If people understood the risk of skydiving, for example, and lived their lives "scientifically", nobody would ever skydive. Nobody would ever eat fugu. There are lots of activities that carry a lot more risk than not vaccinating their child that occur every day.
Having a government that punishes people for exercising freedom is not reasonable. And being forced to take time off work to take an indoctrination class ("look at all the good things science does for you, shouldn't you obey science?") is a punishment.
Probably simpler to say they have to give up pretty much everything they have except for a few things like animal skins, home made bows and spears.
Yes, let's make people who don't live the way we want them to do things the way we want them to in the most severe way possible.
Freedom means that people can do things that we don't personally agree with, and that don't always obey strict scientific principles, and even sometimes don't produce the maximum benefit for other people.

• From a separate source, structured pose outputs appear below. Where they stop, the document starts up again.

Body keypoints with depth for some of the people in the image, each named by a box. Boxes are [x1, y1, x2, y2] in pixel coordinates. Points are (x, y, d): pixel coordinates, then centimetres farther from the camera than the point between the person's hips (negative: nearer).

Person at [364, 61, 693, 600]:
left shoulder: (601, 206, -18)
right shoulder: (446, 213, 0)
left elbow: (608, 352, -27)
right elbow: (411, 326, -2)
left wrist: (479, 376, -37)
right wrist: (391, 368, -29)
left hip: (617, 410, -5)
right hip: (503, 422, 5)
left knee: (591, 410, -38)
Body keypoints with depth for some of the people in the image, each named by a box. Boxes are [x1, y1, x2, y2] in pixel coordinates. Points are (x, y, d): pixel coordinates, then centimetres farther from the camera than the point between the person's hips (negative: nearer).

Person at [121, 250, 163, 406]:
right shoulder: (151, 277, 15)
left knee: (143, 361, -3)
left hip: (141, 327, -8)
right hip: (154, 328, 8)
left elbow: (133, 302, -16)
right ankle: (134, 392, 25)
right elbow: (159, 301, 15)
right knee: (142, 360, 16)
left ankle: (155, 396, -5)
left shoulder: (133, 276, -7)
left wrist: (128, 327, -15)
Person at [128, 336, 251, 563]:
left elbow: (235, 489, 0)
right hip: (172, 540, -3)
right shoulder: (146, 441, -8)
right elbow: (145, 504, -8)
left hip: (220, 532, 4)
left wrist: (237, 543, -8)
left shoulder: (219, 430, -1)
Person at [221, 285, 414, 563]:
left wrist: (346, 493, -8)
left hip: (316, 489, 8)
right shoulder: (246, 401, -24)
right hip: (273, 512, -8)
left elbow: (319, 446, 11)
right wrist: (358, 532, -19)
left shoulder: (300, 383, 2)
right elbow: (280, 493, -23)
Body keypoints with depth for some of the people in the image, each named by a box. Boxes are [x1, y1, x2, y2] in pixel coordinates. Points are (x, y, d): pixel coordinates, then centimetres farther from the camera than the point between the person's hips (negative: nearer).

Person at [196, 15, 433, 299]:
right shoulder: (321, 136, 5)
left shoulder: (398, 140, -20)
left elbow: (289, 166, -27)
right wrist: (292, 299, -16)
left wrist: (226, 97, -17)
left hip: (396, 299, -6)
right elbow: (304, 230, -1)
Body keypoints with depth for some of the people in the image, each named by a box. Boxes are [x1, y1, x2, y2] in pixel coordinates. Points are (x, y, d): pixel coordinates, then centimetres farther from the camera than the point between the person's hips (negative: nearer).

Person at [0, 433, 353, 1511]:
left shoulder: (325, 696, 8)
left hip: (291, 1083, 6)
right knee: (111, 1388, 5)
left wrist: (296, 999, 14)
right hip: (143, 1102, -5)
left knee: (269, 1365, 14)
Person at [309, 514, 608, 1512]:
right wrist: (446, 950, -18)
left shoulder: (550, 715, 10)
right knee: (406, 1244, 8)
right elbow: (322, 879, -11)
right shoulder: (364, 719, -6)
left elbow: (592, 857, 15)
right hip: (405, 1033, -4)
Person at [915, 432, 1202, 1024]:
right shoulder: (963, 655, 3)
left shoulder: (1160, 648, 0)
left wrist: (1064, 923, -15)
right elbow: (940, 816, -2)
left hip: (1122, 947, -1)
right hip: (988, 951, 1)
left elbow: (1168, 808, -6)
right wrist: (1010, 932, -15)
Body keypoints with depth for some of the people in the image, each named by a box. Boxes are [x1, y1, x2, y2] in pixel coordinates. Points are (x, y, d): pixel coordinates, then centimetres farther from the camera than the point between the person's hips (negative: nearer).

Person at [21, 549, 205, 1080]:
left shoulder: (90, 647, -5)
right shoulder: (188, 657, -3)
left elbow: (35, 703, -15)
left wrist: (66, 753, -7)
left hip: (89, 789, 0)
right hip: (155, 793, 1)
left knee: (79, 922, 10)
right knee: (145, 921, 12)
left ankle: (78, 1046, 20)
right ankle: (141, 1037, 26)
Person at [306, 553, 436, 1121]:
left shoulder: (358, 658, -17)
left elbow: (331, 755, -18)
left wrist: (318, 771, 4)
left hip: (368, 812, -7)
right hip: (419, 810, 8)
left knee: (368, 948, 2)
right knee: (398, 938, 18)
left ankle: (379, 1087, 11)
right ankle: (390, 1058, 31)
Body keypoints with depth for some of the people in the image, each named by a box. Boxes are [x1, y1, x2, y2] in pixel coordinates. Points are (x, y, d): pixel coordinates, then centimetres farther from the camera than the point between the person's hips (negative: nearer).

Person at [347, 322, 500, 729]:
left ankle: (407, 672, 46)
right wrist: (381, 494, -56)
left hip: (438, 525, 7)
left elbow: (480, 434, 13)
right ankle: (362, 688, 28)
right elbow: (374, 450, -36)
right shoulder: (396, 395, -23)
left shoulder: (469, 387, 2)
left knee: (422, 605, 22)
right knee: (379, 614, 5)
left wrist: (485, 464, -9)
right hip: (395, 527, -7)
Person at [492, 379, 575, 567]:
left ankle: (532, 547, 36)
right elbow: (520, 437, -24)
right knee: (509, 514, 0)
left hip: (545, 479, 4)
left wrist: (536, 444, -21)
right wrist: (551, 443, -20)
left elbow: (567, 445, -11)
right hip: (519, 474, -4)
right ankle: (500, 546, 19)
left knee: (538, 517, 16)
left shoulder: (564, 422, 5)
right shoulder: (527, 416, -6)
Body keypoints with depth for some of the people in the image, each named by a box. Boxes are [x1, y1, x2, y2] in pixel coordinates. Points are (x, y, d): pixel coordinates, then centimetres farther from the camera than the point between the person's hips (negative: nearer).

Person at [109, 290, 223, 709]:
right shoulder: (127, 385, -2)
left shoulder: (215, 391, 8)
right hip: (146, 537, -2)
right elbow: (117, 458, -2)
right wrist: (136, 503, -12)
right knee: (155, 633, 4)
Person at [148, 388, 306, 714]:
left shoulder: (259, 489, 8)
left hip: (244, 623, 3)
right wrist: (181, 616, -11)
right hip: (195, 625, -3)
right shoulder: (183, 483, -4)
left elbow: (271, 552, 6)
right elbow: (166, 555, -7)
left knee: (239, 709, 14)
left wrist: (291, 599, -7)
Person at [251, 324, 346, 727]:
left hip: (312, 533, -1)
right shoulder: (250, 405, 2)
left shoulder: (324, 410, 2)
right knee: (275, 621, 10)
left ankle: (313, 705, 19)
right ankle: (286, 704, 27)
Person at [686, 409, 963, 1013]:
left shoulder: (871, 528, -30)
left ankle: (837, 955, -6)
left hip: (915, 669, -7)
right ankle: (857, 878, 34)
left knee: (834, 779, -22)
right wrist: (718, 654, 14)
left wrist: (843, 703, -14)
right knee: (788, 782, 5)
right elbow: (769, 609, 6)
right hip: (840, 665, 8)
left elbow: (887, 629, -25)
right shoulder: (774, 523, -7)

All I am ignoring is your assertion that you need to own a car.
I didn't make that assertion. I made the assertion that it is ignorant to claim that there is no need to own an autnomous verhicle, and I gave you examples of what I do today with my car that I could not do with an autonomous "service" car.
All the issues you mention can and will be solved.
No, I'm sorry, they won't. I can point to one very simple issue that you ignored: radios. No car service is going to allow me to install them in every one of the vehicles they might supply, I can't afford to do that, and the agencies whose frequencies I use wouldn't allow it if I could.
The vision that I am looking at (and is being seriously considered by some major cities) is one in which only autonomous vehicles are allowed in the city.
How sad. And it doesn't speak to the claim you made that it makes no sense to own an autonomous vehicle. That's what I replied to.
Once you have that restriction in place, many things are possible.
Yes, and none of them negate the reasons I gave for why it can, and does, make sense to own your own autonomous vehicle. You ignored every one of them and started on a tangent of how cities might prohibit non-autonomous vehicles in their city. How does that change the logic of owning your own?
For example, lots of space is freed up because there is no longer a need for people to park their cars.
Space that will be taken by the large number of autonomous vehicles as they "rest" between calls. You gain nothing with regard to space, you just move it around a little bit. Considering the "drive around the block until I need you" option, you don't save much at all.
You don't think that you will actually own an autonomous car, do you? That would make no sense.
I'm sorry, what? Of course I'd own an autonomous car (WHEN and IF that becomes the only option for private transportation, that is). Why wouldn't I? I have things I keep in the car so they will be there when I need them. I have two radios installed so I can communicate when I need to. I sometimes need to go somewhere NOW, not after someone else gets done with the car. And sometimes I am the one who needs the car for a long time. It's an hour and a half to the closest major airport, which takes that car out of service for local users for three hours. Imagine my delight at calling for a "service car" after dining out with a date and finding that it was last used by a drunk who puked in the back seat.
Car services may be sufficient for some people, just like taxis are today. But not for everyone, and claiming it makes no sense to own one is ignoring that fact.